Broken down, global casualty rates increased three per cent, property rates declined eight per cent, financial and professional lines rates decreased five per cent globally and cyber insurance rates decreased six per cent. The report says significant capacity was available during the quarter and competition among new and existing insurers lead to generally more favourable terms and broader coverage options for clients.

When looking at the measure of commercial insurance rate changes at renewal in Canada, they note that rates declined in all major product lines. 

Property insurance rates declined three per cent, casualty insurance rates declined three per cent (the ninth consecutive quarter of declines in the segment, they note, adding that clients with U.S. exposure typically enjoyed less favourable conditions), financial and professional lines rates declined five per cent and cyber insurance rates decreased three per cent.

U.S. tariff risks 

Property rate decreases were attributed to intense competition in the space, as incumbent insurers increased capacity and new insurers pursued new business. “Insurers and clients alike monitored U.S. tariff risks, including higher raw material and rebuild costs, longer indemnity periods, supply chain disruptions, export/import challenges and currency effects,” the report states.

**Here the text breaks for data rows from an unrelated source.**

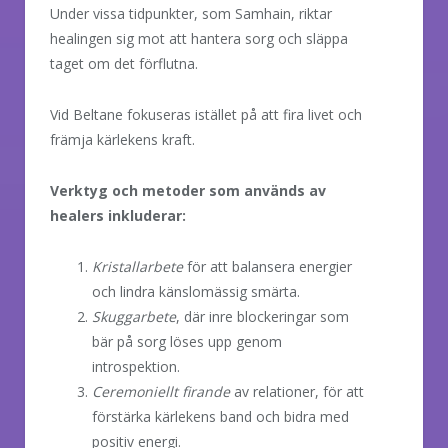
Under vissa tidpunkter, som Samhain, riktar
healingen sig mot att hantera sorg och släppa
taget om det förflutna.
Vid Beltane fokuseras istället på att fira livet och
främja kärlekens kraft.
Verktyg och metoder som används av
healers inkluderar:
Kristallarbete
för att balansera energier
och lindra känslomässig smärta.
Skuggarbete
, där inre blockeringar som
bär på sorg löses upp genom
introspektion.
Ceremoniellt firande
av relationer, för att
förstärka kärlekens band och bidra med
positiv energi.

They add that wildfire coverage, pricing and attachments in Canada are increasingly reviewed annually. They note that coverage is not guaranteed from year to year. Exclusions and sub-limits are also being imposed for polyfluoroalkyl substances (PFAS) exposure, climate change, wildfire, energy supply failure, mental anguish, sexual abuse, biometrics, human trafficking, cyber and greenwashing, “reflecting evolving risk landscapes,” they write.

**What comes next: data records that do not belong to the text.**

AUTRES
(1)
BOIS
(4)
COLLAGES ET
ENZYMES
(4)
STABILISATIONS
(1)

Finally, clients seeking cyber coverage were often able to obtain improved coverage and reduced retentions at renewal. “Reductions of three per cent to 10 per cent in excess layers were common even when primary layers renewed flat. New entrants and existing insurers alike targeted new business,” the report states. “Increased capacity spanned both excess and primary layers, supported by new products from several insurers. Coverage generally expanded, with removal of coinsurance, enhanced sub-limits and more frequent inclusion of cybercrime sub-limits; lower retentions typically were negotiable for insureds with strong cyber controls.”